«La lésion cérébrale affecte la fluidité de la vie quotidienne»

Une lésion cérébrale marque un changement important dans la vie de la personne touchée. Anne-Claude Juillerat Van der Linden, neuropsychologue et présidente de FRAGILE Genève, nous explique ce que vivent les personnes cérébrolésées.

Une lésion cérébrale marque un changement important dans la vie de la personne touchée. Anne-Claude Juillerat Van der Linden, neuropsychologue et présidente de FRAGILE Genève, nous…

 

Suite à une lésion cérébrale, les personnes touchées ne peuvent plus reprendre leur vie comme avant. Pour quelles raisons?

La lésion cérébrale est un accident de vie majeur avec lequel il faut composer pour retrouver son identité à l’intérieur des limites posées par l’atteinte cérébrale. Il me paraît essentiel d’avoir une approche centrée sur la personne, ses valeurs et les valeurs qu’elle entretient avec son environnement immédiat.
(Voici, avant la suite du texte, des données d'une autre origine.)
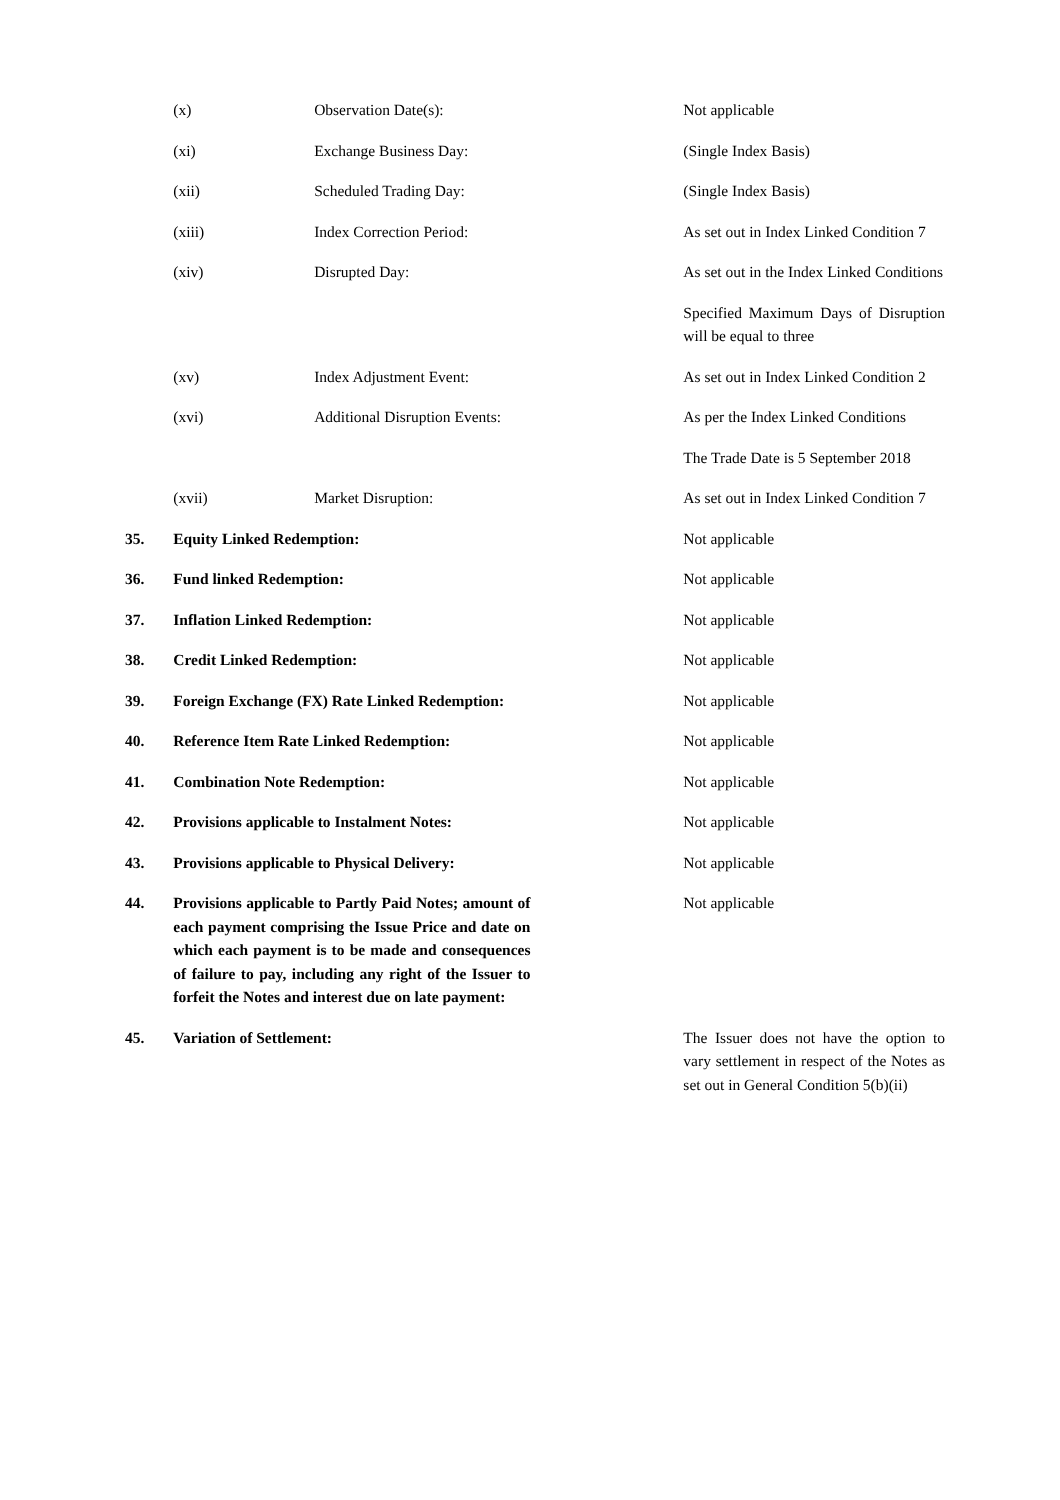| | (x) | Observation Date(s): | | Not applicable |
| | (xi) | Exchange Business Day: | | (Single Index Basis) |
| | (xii) | Scheduled Trading Day: | | (Single Index Basis) |
| | (xiii) | Index Correction Period: | | As set out in Index Linked Condition 7 |
| | (xiv) | Disrupted Day: | | As set out in the Index Linked Conditions |
| | | | | Specified Maximum Days of Disruption will be equal to three |
| | (xv) | Index Adjustment Event: | | As set out in Index Linked Condition 2 |
| | (xvi) | Additional Disruption Events: | | As per the Index Linked Conditions |
| | | | | The Trade Date is 5 September 2018 |
| | (xvii) | Market Disruption: | | As set out in Index Linked Condition 7 |
| 35. | Equity Linked Redemption: | | | Not applicable |
| 36. | Fund linked Redemption: | | | Not applicable |
| 37. | Inflation Linked Redemption: | | | Not applicable |
| 38. | Credit Linked Redemption: | | | Not applicable |
| 39. | Foreign Exchange (FX) Rate Linked Redemption: | | | Not applicable |
| 40. | Reference Item Rate Linked Redemption: | | | Not applicable |
| 41. | Combination Note Redemption: | | | Not applicable |
| 42. | Provisions applicable to Instalment Notes: | | | Not applicable |
| 43. | Provisions applicable to Physical Delivery: | | | Not applicable |
| 44. | Provisions applicable to Partly Paid Notes; amount of each payment comprising the Issue Price and date on which each payment is to be made and consequences of failure to pay, including any right of the Issuer to forfeit the Notes and interest due on late payment: | | | Not applicable |
| 45. | Variation of Settlement: | | | The Issuer does not have the option to vary settlement in respect of the Notes as set out in General Condition 5(b)(ii) |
L’objectif est d’aider la personne touchée à vivre selon ses valeurs, à être en relations, à retrouver un contrôle sur sa vie, à prendre des décisions, à avoir une identité accomplie. 

Quels sont les défis relatifs à la gestion du temps que doivent relever les personnes cérébrolésées?

Les atteintes peuvent toucher au fonctionnement moteur ou à la sphère du langage. Elles peuvent aussi entraîner des difficultés à initier une action, car la personne n’accède plus automatiquement à un schéma d’actions. Celui-ci résume de façon structurée les situations semblables et aide à interpréter et traiter l’information pour diriger les comportements. Chaque action doit être reprogrammée, à chaque fois. Beaucoup d’activités que la personne faisait automatiquement vont demander des efforts cognitifs importants et engendrer une grande fatigue. Le risque d’effondrement personnel est présent. C’est très violent psychologiquement et générateur de stress.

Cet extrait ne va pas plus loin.